A NASA está sempre buscando novos formatos de veículos que acredite ser melhor para viajar a planetas distantes. A agência está criando em parceria com a empresa de software Autodesk um protótipo de rover para ser enviado às luas de Saturno e Júpiter.

Nesta quarta-feira (14), a Autodesk apresentou o conceito da tecnologia que poderá ajudar veículos a aterrissarem de forma mais segura em outros planetas e luas. Segundo o diretor de pesquisas industriais da Autodesk, Mark Davis, não foi fácil convencer a NASA a usar sua tecnologia. A empresa trabalha com softwares especializados em projetos 3D, para engenheiros e designers. Ela criou toda uma gama de ferramentas para que a NASA pudesse levar adiante a ideia. “Se eles puderem melhorar o desempenho em 10%, basicamente não estão interessados. Se nós conseguíssemos entregar ferramentas para ajudá-los a alcançar um aumento de desempenho de 30% ou mais, então, nós teríamos a atenção deles”, explica Davis.

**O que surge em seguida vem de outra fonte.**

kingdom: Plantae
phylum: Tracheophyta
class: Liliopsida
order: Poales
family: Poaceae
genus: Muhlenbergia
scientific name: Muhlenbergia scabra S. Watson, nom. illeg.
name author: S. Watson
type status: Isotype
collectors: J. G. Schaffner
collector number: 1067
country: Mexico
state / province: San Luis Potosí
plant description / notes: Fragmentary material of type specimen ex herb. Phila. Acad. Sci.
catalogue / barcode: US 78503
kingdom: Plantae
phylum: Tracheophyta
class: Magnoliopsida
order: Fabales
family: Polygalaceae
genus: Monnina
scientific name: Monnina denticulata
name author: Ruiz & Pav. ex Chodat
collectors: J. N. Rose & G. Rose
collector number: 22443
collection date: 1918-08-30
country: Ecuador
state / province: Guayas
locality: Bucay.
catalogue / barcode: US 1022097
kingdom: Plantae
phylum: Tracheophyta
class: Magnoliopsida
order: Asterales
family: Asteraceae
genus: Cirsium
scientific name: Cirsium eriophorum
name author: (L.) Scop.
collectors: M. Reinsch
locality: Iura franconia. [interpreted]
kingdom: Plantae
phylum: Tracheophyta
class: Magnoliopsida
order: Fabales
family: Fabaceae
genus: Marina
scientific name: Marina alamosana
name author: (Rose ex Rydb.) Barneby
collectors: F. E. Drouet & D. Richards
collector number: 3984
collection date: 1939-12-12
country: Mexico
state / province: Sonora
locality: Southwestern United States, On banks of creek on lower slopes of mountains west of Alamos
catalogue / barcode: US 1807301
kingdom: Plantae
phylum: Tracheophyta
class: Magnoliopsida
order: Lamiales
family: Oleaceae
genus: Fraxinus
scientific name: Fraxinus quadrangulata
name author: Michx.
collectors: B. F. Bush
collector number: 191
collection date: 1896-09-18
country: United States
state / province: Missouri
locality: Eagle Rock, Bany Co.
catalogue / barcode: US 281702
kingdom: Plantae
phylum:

O conceito tem uma carcaça metálica e uma ergonomia de cerca de 2,4 metros. Com as quatro pernas parecidas com as de insetos, ele consegue subir até 90 centímetros do chão. Isso pode ajudar cientistas não só a usarem equipamentos de forma mais leve, bem como pode permitir que um veículo, no futuro, caminhe por um terreno que não é essencialmente plano.

Projeto foi feito em parceria com Autodesk (Foto: Divulgação/Autodesk)

O projeto será enviado na próxima semana até a Estação Espacial Internacional junto com mantimentos para os astronautas e outros produtos que serão testados, como equipamentos de impressoras 3D e itens de reciclagem para testes no espaço.

O lançamento será feito com o veículo Northrop Grumman Cygnus, agendado para ser lançado no meio de novembro. A espaçonave também vai levar equipamentos para que cientistas possam tentar criar cristais que podem ajudar a combater o Mal de Parkinson.